[PATCH] Remove useless members of DiveItem

Jef Driesen jefdriesen at telenet.be
Thu Apr 25 11:55:54 PDT 2013


On 25-04-13 17:30, Dirk Hohndel wrote:
> On Thu, 2013-04-25 at 08:25 -0700, Linus Torvalds wrote:
>> I think you can do similar things in GtkTreeView by
>> specifying your own renderer for each column. I don't *think* you
>> necessarily have to have a 1:1 relationship between treeview columns
>> and tree models. So *maybe* we could have made the tree model just
>> contain the pointer to the dive (or the dive index), and not had all
>> those individual fields there, and then just built up the tree view
>> columns and have a renderer that looked up the data for each of them.
>>
>> So the reason we did it like we did in the gtk version was that all
>> the cell renderer and treeview stuff is %$#! confusing, and I started
>> out without specialty renderers. I'm not sure it's the only way to do
>> it, though.
>
> IIRC the sorting doesn't work unless you have the values in the model -
> but maybe that could have been fixed with additional custom sort
> functions.

Yes, Gtk supports custom sort functions. So you can store a pointer in the data 
model, and render or sort as you like. Requires a little bit more code than just 
sorting on a column of course.

> Still doesn't change the fun that you can't make any changes to the
> model w/o causing all kinds of nightmares (iters become invalid and fun
> sideeffects like this).

I think you can change the data in the model, as long as you notify the model of 
the change. How else would it know about the change, if you store just a pointer 
in the model? If you store the actual data in the model, and change through the 
gtk functions, then the view should update automatically.

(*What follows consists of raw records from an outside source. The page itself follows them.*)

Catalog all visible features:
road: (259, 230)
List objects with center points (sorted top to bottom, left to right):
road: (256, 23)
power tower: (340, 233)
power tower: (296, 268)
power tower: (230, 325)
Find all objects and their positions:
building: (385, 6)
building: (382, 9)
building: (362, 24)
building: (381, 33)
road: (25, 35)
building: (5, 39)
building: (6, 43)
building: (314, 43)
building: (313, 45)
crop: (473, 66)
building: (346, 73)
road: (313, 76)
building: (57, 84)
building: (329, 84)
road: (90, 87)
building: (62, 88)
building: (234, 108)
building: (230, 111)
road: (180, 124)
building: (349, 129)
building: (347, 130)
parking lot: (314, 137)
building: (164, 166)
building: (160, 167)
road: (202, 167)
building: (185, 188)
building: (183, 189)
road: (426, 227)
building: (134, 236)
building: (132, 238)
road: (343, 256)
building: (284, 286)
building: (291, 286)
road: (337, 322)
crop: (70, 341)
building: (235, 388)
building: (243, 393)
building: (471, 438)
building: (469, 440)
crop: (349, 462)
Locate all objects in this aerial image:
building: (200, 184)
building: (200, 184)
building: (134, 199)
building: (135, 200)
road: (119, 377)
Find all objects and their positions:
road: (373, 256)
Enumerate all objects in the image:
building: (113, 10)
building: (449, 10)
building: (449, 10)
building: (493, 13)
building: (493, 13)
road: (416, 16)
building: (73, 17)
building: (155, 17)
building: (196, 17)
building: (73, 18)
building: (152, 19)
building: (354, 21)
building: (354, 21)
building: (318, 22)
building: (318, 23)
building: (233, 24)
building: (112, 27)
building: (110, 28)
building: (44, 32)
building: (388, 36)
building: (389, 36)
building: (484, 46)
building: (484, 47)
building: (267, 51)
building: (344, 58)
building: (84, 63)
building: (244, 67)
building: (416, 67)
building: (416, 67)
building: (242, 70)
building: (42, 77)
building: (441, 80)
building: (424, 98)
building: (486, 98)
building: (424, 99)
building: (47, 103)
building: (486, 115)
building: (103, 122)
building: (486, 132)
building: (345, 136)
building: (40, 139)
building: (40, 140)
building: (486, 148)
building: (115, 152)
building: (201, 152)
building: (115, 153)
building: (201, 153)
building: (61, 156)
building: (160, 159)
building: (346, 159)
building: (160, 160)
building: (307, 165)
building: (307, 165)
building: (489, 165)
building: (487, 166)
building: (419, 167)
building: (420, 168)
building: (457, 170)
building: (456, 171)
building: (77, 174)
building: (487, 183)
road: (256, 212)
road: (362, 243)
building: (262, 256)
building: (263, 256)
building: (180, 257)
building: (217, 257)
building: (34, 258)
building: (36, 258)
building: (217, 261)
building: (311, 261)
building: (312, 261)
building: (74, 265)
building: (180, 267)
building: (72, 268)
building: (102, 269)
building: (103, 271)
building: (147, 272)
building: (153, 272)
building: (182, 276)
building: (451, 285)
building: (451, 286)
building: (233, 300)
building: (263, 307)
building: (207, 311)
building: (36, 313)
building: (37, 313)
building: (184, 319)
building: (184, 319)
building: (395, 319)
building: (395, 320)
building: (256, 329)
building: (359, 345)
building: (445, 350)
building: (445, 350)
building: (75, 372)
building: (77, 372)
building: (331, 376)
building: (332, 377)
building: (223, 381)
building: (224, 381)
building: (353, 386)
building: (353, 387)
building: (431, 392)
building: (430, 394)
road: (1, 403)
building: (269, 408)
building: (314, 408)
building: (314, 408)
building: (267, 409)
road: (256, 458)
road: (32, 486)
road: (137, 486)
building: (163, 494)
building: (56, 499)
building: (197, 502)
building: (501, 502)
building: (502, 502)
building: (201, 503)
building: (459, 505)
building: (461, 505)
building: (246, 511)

The fact that iterators are invalidated after certain operations (removal of 
nodes, etc) is not unexpected I think. Depends on the underlying container 
whether this is possible. This is true in C++ too. Removing an element from a 
STL vector invalidates all iterators.

> Well, maybe we'll run into the same crap with Qt at some point. Let's
> wait and see.

:-)

(I wish I could have helped you a bit more with the gtk stuff, but as you know 
I'm already pretty busy with libdivecomputer alone :-)).